Resident Evil PC Technical Review



Company: Capcom Entertainment, Inc.
Author: Sean Ridgeley
Editor: Sean Ridgeley
Date: January 16th, 2015

Graphics options and visuals, performance, controls and user interface, conclusion

Graphics options, visuals

Resident Evil includes nine graphics options, among them V Sync, Frame Rate (30, 60, and Variable, which caps at 120), anti-aliasing (three different levels of FXAA), Shadow Quality, Texture Quality, and aspect ratio (original 4:3 or 16:9). Missing options include Fullscreen Borderless mode, 16:10 resolution support, and any options for post-processing effects.

Like Resident Evil 4 HD, this game features a very mixed set of textures. Roughly half look high quality, modern, and better from the new effects like Bloom, whereas the other half look almost straight out of the original, which is to say they're extremely low resolution, don't benefit from new effects, and prove extremely distracting. Shadows are similar: thick and immersive in parts, and unnvervingly low quality in others. Cutscenes are full resolution, but also suffer from inconsistency.

What does work works extremely well. To be sure, it's a real treat to see the visuals updated so heavily; it's just a shame the experience is so inconsistent. Hopefully the Resident Evil 4 texture mod project is eventually followed by similar work for this title, then it can be enjoyed as it's meant to.

Performance

I put the Frame Rate setting on Variable and turned V Sync off for my testing and had no issues maintaining 120fps or seeing very smooth gameplay at almost all times. There were occasional dips by one fps or three, which did not correlate to any kind of stuttering, and there was no tearing to be seen.

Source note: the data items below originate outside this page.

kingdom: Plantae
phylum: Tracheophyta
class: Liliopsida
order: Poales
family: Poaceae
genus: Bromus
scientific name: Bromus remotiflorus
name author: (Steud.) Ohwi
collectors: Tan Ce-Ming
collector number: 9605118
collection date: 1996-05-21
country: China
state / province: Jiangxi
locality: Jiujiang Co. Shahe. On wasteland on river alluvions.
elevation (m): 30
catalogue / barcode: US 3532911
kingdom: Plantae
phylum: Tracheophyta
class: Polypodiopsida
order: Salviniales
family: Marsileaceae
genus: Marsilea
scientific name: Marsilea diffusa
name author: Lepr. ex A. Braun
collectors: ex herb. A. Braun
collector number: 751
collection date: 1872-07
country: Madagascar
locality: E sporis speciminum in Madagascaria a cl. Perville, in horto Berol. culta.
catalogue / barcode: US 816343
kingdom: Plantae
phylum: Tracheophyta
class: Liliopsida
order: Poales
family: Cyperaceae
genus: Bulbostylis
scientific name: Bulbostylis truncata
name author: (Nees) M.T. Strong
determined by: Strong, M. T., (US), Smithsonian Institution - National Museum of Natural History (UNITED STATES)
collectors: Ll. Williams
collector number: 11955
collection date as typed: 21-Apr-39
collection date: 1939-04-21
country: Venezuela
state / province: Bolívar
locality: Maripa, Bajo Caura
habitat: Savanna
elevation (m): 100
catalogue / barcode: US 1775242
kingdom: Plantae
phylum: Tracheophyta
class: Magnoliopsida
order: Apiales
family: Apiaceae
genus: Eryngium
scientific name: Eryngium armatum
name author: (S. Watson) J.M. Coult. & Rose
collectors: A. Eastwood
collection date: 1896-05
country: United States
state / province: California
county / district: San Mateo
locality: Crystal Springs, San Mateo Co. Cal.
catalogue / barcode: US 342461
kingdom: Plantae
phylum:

Controls and user interface

Capcom offers a more modern control scheme (W to go forward) as well as the reverse-style original controls here. I went with the modern and found it mostly enjoyable and recognizable, though due to its roots, there isn't as much freedom of movement as you might like, so your character will sometimes not walk in the exact direction you want them to. Not a huge deal, and some might find the clunkiness charming, but a little annoying when you're used to the precision movement of modern games.

The interface is very much inherited from an old-fashioned console game, which is to say it has a big, chunky presentation (I'm referring mainly to the weapons and items screen). Thankfully, Resident Evil doesn't require a ton of micromanagement, and the menus respond well to the mouse (with the exception of the scroll wheel and extra mouse buttons, which aren't supported), so it's not as bothersome as it could be.

Controllers are supported fully, for those interested.

Conclusion

The remastered version of Resident Evil isn't all it could be; those expecting a completely updated for the modern day experience will be dissappointed with the mixed quality of visuals (by far the biggest issue), and to a lesser extent, with the sometimes clunky controls and interface (the latter of which I acknowledge might be impossible to bring to standard without remaking the title from the ground up). But the improvements do make a big difference regardless, and accomplish the goal of making the classic game digestable for modern tastes, so it's worth considering, particularly if you're a diehard Resident Evil fan.